> **Consigne 1**
Reproduis à l'identique les lignes des enregistrements, de celle qui contient "You are standing" jusqu'à la fin des enregistrements, ces deux limites comprises. Laisse les images de côté dans ta réponse.

Du 26.11.2023 au 14.01.2024. Du jeudi au dimanche entre 11h et 18h ou sur rendez-vous.
Entrée libre
Hymne bucolique hors-cage
Waldburger Wouters est située en face du Musée Kanal Centre Pompidou, sur le grand boulevard du quartier de l’Yser. Éclectique dans le choix des artistes – souvent internationaux – la curation met en avant des processus réflexifs complexes, ce qui rend souvent la lecture des expositions multidirectionnelle. Filip Van Dingenen vient y exposer pour la deuxième fois. Il était doctorant à LUCA School Of Art et est le fondateur de l’École Mondiale de Bruxelles. À l’aune de la mixité des pratiques sociales, artistiques et scientifiques, il matérialise ses recherches dans l’espace d’exposition par le dessin, la vidéo et la musique.
L’entrée se fait par une cage en fer ouvragé dont les arcs-boutants évoquent un objet fait main. Le chantier en cours et l’effervescence ambiante du boulevard rendent l’accès à la galerie chaotique. Une fois à l’intérieur, le contraste est saisissant: les enregistrements de chants d’oiseaux nous entraînent dans une autre sphère. Sur le mur de gauche, des cadres dispersent des informations concernant la réflexion de Van Dingenen, le trait rappelle étroitement la griffe d’Alessandro Pignocchi (bédéaste peignant – entre autres – des mésanges sous psychotropes). Une ligne de dix petites cages artisanales scinde la pièce principale en deux. Séparée d’un épais rideau, une vidéo en triptyque défile. On peut y voir des gens alignés sur les bords d’un cours d’eau, une cage en face d’eux, ils semblent attendre quelque chose et ont tous un bâton qu’ils ponctuent de traits. L’une des scènes à lieu en Flandres, le long de la rivière Lys, l’autre au Congo, en collaboration avec l’artiste visuel congolais David Shongo[1][1] Informaticien de formation, David Shongo est pianiste, compositeur et artiste visuel et sonore de Lubumbashi.
SUNSKEWIET, c’est le mot flamand que l’on peut lire au-dessus de la porte d’entrée.

> **Consigne 2**
D'après l'extrait source, en face de quel musée la galerie Waldburger Wouters est-elle située ?

> **Les données**

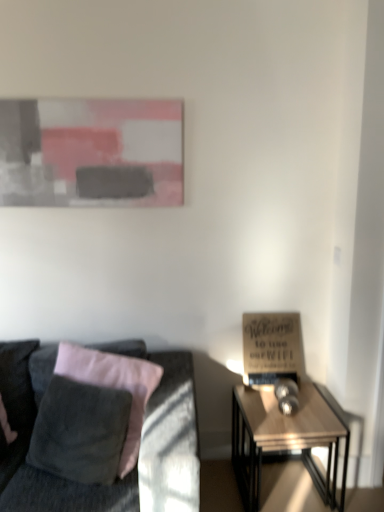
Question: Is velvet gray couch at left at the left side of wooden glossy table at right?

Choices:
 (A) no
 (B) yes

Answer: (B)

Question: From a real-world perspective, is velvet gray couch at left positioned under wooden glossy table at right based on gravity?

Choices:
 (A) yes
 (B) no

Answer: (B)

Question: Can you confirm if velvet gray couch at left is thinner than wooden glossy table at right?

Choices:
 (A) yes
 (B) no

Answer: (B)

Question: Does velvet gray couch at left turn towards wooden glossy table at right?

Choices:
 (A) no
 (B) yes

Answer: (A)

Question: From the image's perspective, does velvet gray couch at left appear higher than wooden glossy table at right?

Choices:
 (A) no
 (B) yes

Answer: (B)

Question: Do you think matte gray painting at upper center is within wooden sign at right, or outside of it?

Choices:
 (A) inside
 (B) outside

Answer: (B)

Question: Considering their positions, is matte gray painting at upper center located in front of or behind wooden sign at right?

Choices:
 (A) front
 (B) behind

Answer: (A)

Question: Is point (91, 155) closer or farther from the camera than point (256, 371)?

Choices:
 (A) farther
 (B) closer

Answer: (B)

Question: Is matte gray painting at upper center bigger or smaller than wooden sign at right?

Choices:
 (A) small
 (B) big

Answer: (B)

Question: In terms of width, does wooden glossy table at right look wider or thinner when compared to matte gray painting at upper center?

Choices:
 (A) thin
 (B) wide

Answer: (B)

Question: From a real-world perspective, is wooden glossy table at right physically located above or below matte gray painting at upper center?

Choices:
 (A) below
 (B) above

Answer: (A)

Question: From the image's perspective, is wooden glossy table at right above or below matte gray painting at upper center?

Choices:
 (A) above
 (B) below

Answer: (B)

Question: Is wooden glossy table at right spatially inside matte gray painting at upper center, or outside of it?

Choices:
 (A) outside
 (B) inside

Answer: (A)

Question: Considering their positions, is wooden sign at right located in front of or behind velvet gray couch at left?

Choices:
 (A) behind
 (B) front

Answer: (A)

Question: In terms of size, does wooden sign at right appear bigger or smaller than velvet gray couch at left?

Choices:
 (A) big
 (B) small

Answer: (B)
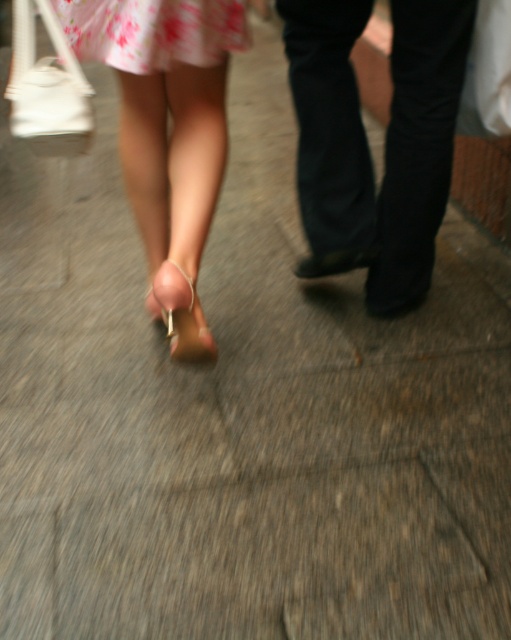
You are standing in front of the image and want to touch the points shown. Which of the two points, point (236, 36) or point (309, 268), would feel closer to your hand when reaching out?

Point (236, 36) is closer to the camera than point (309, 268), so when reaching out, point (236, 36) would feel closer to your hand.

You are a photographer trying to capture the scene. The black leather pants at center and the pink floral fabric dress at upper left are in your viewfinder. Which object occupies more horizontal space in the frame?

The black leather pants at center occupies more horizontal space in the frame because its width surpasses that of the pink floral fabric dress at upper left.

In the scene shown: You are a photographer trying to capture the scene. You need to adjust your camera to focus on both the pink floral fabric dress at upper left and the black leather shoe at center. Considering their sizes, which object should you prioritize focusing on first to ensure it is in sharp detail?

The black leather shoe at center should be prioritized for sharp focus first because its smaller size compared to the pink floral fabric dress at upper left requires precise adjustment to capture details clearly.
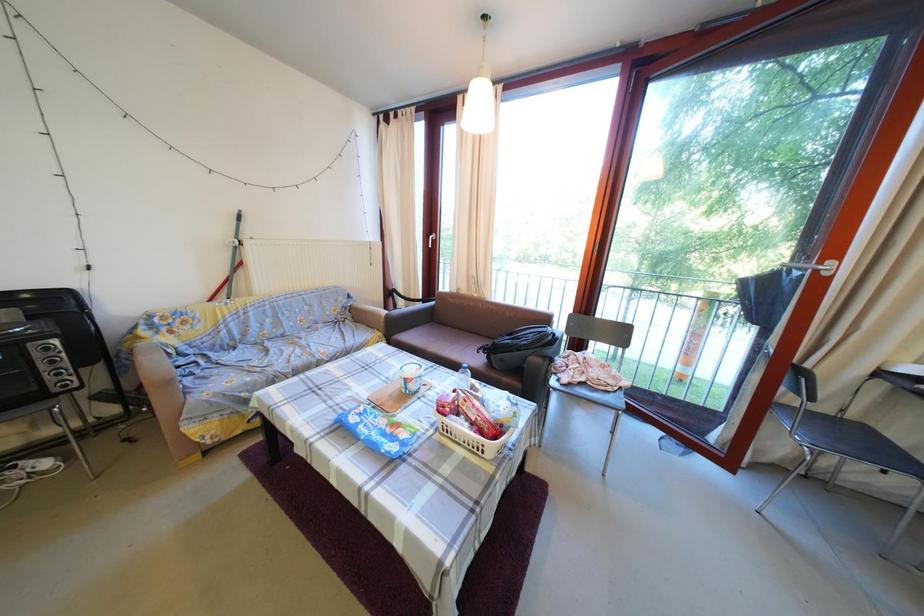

> **Espace réponse 1**
You are standing in front of the image and want to touch the points shown. Which of the two points, point (236, 36) or point (309, 268), would feel closer to your hand when reaching out?

Point (236, 36) is closer to the camera than point (309, 268), so when reaching out, point (236, 36) would feel closer to your hand.

You are a photographer trying to capture the scene. The black leather pants at center and the pink floral fabric dress at upper left are in your viewfinder. Which object occupies more horizontal space in the frame?

The black leather pants at center occupies more horizontal space in the frame because its width surpasses that of the pink floral fabric dress at upper left.

In the scene shown: You are a photographer trying to capture the scene. You need to adjust your camera to focus on both the pink floral fabric dress at upper left and the black leather shoe at center. Considering their sizes, which object should you prioritize focusing on first to ensure it is in sharp detail?

The black leather shoe at center should be prioritized for sharp focus first because its smaller size compared to the pink floral fabric dress at upper left requires precise adjustment to capture details clearly.

> **Espace réponse 2**
En face du Musée Kanal Centre Pompidou.